Orkinoslar için Yol Ayırımı: Yaşam ya da Ölüm

Soyu Tükenmekte olan Türlerin Uluslararası Ticareti Konvansiyonu’nun (CITES) 25 Mart’a kadar sürecek olan 15. Taraflar Toplantısı bugün Katar’ın Doha şehrinde başladı. Bu yılki CITES toplantısı küresel anlamda okyanusların korunması adına özel bir önem taşıyor ve Atlantik mavi yüzgeçli orkinoslarının geleceği için bir yol ayrımı anlamına geliyor.

Greenpeace, Monako’nun öncülük ettiği teklifi, yani Atlantik mavi yüzgeçli orkinoslarının CITES’in Appendix 1 listesine girmesini ve böylece uluslararası ticaretinin yasaklanmasını destekliyor. Ayrıca yine CITES’e çeşitli köpekbalığı ve mercan türlerinin de korunması için sunulan tartışma önerilerini de destekliyor. Bir türün bu listeye girmesi demek uluslararası ticaretinin yasaklanması demektir.

Greenpeace Uluslararası Denizler Kampanyacısı Oliver Knowles, “Mavi yüzgeçli orkinoslarda yaşanan kriz, son yıllarda denizler ve okyanuslardaki korkunç sömürünün en gözle görünür örneklerindendir. CITES’in Apendix 1 listesi belki de bu etkileyici ve önemli balık türü için son şans olabilir. Hükümetler bu toplantıda doğru oy kullanmalı ve bu değerli canlının gelecek nesiller boyunca da korunmalarını sağlamalıdırlar” dedi.

Mavi yüzgeçli orkinos türü, hem ticari hem de ekolojik açıdan Akdeniz’in en değerli ve önemli balıklarındandır. Biliminsanları 2006 yılından beri mavi yüzgeçli orkinos stoklarının alarm verdiği konusunda ve iyileştirebilmesi için kota düşürmenin yanında yumurtlama sezonunda avlanılmaması yönünde tavsiyelerde bulunuyor. Ancak, bu türün yönetiminden sorumlu olan Uluslararası Atlantik Orkinoslarını Koruma Komisyonu (ICCAT) bugüne dek Akdeniz’deki yasadışı ve aşırı avlanmanın önüne geçemediği gibi bilimsel tavsiyeleri de tamamen göz ardı ederek balıkçılık yönetiminde bir utanç örneği oluşturdu. Greenpeace 4 yıl boyunca Akdeniz’de yaptığı araştırmalar ile ICCAT’e üye ülkelerin yasadışı faaliyetlerini defalarca raporladı.
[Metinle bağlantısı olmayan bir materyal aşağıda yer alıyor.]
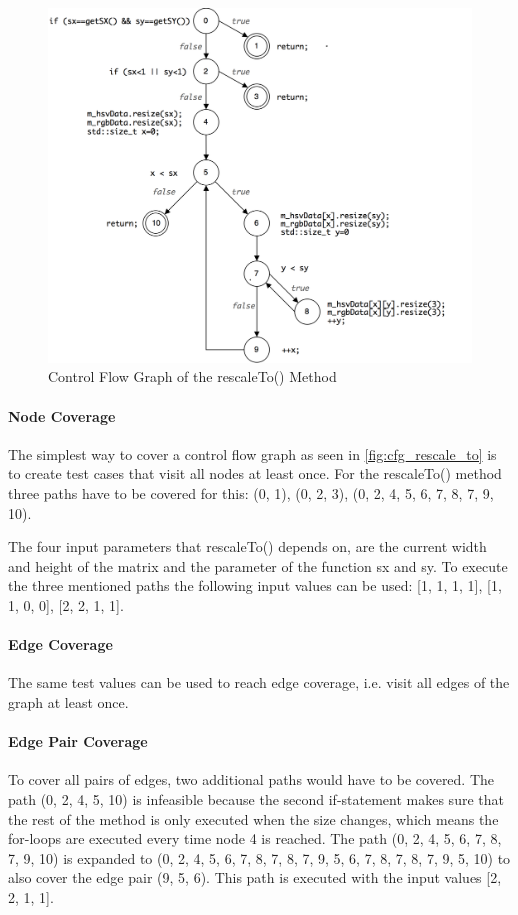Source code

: \documentclass{scrreprt}
\begin{document}
\begin{figure}[h]
	\centering
	\includegraphics[width=1.0\textwidth]{img/cfg_rescale_to}
	\caption[Control Flow Graph rescaleTo()]{Control Flow Graph of the rescaleTo() Method}
	\label{fig:cfg_rescale_to}
\end{figure}

\paragraph{Node Coverage} The simplest way to cover a control flow graph as seen in \vref{fig:cfg_rescale_to} is to create test cases that visit all nodes at least once. For the rescaleTo() method three paths have to be covered for this: (0, 1), (0, 2, 3), (0, 2, 4, 5, 6, 7, 8, 7, 9, 10).

The four input parameters that rescaleTo() depends on, are the current width and height of the matrix and the parameter of the function sx and sy. To execute the three mentioned paths the following input values can be used: [1, 1, 1, 1], [1, 1, 0, 0], [2, 2, 1, 1].

\paragraph{Edge Coverage} The same test values can be used to reach edge coverage, i.e. visit all edges of the graph at least once.

\paragraph{Edge Pair Coverage} To cover all pairs of edges, two additional paths would have to be covered. The path (0, 2, 4, 5, 10) is infeasible because the second if-statement makes sure that the rest of the method is only executed when the size changes, which means the for-loops are executed every time node 4 is reached.
The path (0, 2, 4, 5, 6, 7, 8, 7, 9, 10) is expanded to (0, 2, 4, 5, 6, 7, 8, 7, 8, 7, 9, 5, 6, 7, 8, 7, 8, 7, 9, 5, 10) to also cover the edge pair (9, 5, 6). This path is executed with the input values [2, 2, 1, 1].
\end{document}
Türkiye yalnızca av kotasını arttırma derdinde

Orkinosların uluslararası ticaretinin yasaklanması önerisini bugüne dek ABD, Norveç, İsviçre, İngiltere gibi ülkelerin yanı sıra AB de bazı şartlar getirerek destek vereceğini açıkladı. Ancak Türkiye ne yazık ki bu konuda sergilediği olumsuz tavır ile tamamen Japonya’ya odaklı hareket etmekte.

Greenpeace Akdeniz Denizler Kampanyası Sorumlusu Banu Dökmecibaşı, “Türkiye, kotasının çok üzerinde av ve çiftlik kapasitesine sahip olmanın yanı sıra, defalarca yasadışı faaliyetlerde bulundu. İddia ettiklerinin aksine hiçbir zaman bir av yasağına da destek vermediler, yalnızca av kotalarını arttırmaya çalıştılar. ‘Akdeniz’in korsanları’ olarak tanımladığımız AB ülkeleri bile artık ticaret yasağını desteklerken, Türkiye hala aynı yerde. ‘İhracat’ bahanesi ile CITES’i desteklemeyerek, Akdeniz’in en önemli balığını Japon sushi pazarı için feda etmeye ve kendi balıkçısının da geleceğini tehlikeye atmaya razı geliyor. Türkiye’den beklediğimiz bu tavrını değiştirerek stokların korunması yolunda oy vermesidir” dedi.

Çözüm; ticaret ve av yasağı ile birlikte deniz rezervleri oluşturmak

Greenpeace dünya denizlerinin sağlıklı ve verimli bir geleceğe sahip olabilmesi için küresel bir deniz rezervleri ağı oluşturulması için kampanya yürütüyor. Mavi yüzgeçli orkinoslar gibi tehlike altındaki pek çok türün kurtarılabilmesi için uluslararası ticaretinin yasaklanmasının dışında av yasağı getirilmeli ve özellikle yumurtlama alanlarının deniz rezervi ilan edilmesi gerekmektedir.